ISLAMABAD: Pakistan’s oil and gas sector is poised for growth as the government accelerates exploration efforts, improves liquidity, and addresses long-standing challenges in the energy sector, according to a report issued by AKD Securities.
Recent developments, including the allocation of new exploration blocks and rationalized gas prices, are expected to revive exploration and production (E&P) activities, particularly in the resource-rich but underdeveloped Balochistan basin.
Government Fast-Tracks Exploration Block Awards
Under the DGPC Bid Round 2025, the government has provisionally allocated 13 new onshore exploration blocks, with operatorship awarded to major state-owned firms:
– Oil and Gas Development Company (OGDC): 3 blocks
– Pakistan Petroleum Limited (PPL): 1 block
– Mari Petroleum (MARI): 7 blocks
– Pakistan Oilfields (POL): 1 block
Notably, nine of these blocks are in Balochistan, a region with significant untapped reserves but historically hampered by security concerns. The remaining blocks are in Sindh (3) and Punjab (1).
This marks a significant uptick in exploration licensing, with 33 blocks awarded in the past 34 months, compared to just 23 between fiscal years 2015 and 2022. The focus on high-potential but riskier zones, particularly in Balochistan, underscores efforts to counter depleting domestic reserves and reduce reliance on costly energy imports.
E&P Activity Gains Momentum
Domestic E&P firms have ramped up capital expenditures, leading to:
– 20 new hydrocarbon discoveries in the first 10 months of FY25, up 33% from FY24.
– 40 wells drilled (17 exploratory, 23 developmental) in 10MFY25, slightly below the 46 wells drilled in the same period last year.
– Capex surged to $362 million in 9MFY25, a 51% increase year-over-year, though still below the pre-2020 average of $500 million annually.
Balochistan Emerges as a Key Frontier
While most exploration has historically centered on the Indus Basin, the Balochistan Basin—Pakistan’s second-largest sedimentary basin—is gaining attention. Key highlights:
– Estimated reserves: 78 trillion cubic feet (TCF) of gas and 8.6 billion barrels of oil.
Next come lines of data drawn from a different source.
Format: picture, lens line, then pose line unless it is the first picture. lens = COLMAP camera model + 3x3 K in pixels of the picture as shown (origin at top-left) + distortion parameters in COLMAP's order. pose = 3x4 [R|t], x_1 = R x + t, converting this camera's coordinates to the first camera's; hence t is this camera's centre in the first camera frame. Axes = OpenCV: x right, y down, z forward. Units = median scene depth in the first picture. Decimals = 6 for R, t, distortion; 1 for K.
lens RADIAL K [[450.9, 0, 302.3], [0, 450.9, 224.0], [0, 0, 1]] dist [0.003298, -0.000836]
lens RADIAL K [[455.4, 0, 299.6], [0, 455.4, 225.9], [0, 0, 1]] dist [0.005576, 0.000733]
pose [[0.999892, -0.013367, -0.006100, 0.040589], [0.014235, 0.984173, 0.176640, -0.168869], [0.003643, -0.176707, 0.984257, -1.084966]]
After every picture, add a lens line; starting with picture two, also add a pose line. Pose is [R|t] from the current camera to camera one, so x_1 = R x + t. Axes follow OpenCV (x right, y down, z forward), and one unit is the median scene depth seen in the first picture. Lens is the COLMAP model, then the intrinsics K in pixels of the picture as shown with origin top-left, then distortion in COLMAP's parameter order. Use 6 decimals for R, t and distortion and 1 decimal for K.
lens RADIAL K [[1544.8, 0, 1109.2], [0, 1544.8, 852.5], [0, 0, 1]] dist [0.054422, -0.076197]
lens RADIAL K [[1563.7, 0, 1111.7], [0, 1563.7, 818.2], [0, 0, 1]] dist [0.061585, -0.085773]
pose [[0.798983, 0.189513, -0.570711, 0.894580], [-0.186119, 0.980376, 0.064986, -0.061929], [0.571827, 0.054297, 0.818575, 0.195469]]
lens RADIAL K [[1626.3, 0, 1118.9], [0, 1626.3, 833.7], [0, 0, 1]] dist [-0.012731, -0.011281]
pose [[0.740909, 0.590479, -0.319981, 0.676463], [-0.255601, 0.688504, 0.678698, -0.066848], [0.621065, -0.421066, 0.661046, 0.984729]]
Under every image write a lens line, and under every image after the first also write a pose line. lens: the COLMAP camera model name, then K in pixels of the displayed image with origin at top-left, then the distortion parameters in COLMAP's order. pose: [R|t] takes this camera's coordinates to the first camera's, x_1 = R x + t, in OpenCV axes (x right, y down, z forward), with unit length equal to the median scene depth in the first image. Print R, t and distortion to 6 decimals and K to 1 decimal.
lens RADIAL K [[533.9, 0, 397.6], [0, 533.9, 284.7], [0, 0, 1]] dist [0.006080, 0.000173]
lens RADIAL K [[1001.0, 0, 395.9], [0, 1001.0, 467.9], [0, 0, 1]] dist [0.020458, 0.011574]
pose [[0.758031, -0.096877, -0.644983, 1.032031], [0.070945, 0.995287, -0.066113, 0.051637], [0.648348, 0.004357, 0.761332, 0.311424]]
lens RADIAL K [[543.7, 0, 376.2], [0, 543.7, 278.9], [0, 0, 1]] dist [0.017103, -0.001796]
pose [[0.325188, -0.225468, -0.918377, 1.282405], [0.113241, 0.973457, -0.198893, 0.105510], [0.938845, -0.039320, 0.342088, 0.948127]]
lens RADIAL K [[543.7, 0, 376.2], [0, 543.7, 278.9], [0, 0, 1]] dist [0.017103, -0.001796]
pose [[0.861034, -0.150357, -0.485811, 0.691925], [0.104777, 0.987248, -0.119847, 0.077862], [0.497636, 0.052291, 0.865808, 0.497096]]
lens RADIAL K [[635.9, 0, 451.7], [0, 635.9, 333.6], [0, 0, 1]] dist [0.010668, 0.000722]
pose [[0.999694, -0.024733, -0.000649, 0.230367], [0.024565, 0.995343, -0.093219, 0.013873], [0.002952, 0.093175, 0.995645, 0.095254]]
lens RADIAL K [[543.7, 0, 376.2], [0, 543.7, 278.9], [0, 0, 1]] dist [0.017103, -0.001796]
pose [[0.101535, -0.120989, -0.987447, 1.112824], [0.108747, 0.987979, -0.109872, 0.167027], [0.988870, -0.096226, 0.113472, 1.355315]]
– Only 7.6% of total exploration acreage is currently held in Balochistan, but 22,000 sq. km of new exploration licenses were awarded in 10MFY25 alone, signaling growing interest.
Security improvements, driven by initiatives like the Special Investment Facilitation Council (SIFC) and China-Pakistan Economic Corridor (CPEC) Phase-II, are expected to support exploration in the region.
Gas Price Reforms Boost Liquidity
Recent gas price hikes—six adjustments since FY23—have improved cash flows for E&P firms:
– OGDC and PPL’s cash receipts averaged 105% and 93% in 9MFY25, up from historic lows of 75% and 64% (FY19-24).
– This liquidity boost enables firms to pursue delayed development projects and explore higher-risk reserves.
Challenges Remain
Despite progress, the sector faces hurdles, including:
– Security risks in Balochistan, though improving, remain a concern.
– Capex levels, while rising, are still below pre-2020 averages.
– Infrastructure gaps in remote exploration zones.
Pakistan’s oil and gas sector is entering a renewed growth phase, driven by policy reforms, heightened exploration, and improved investor confidence. The focus on Balochistan—coupled with government support—could unlock substantial reserves, reducing energy imports and bolstering economic stability. However, sustained security and investment will be critical to long-term success.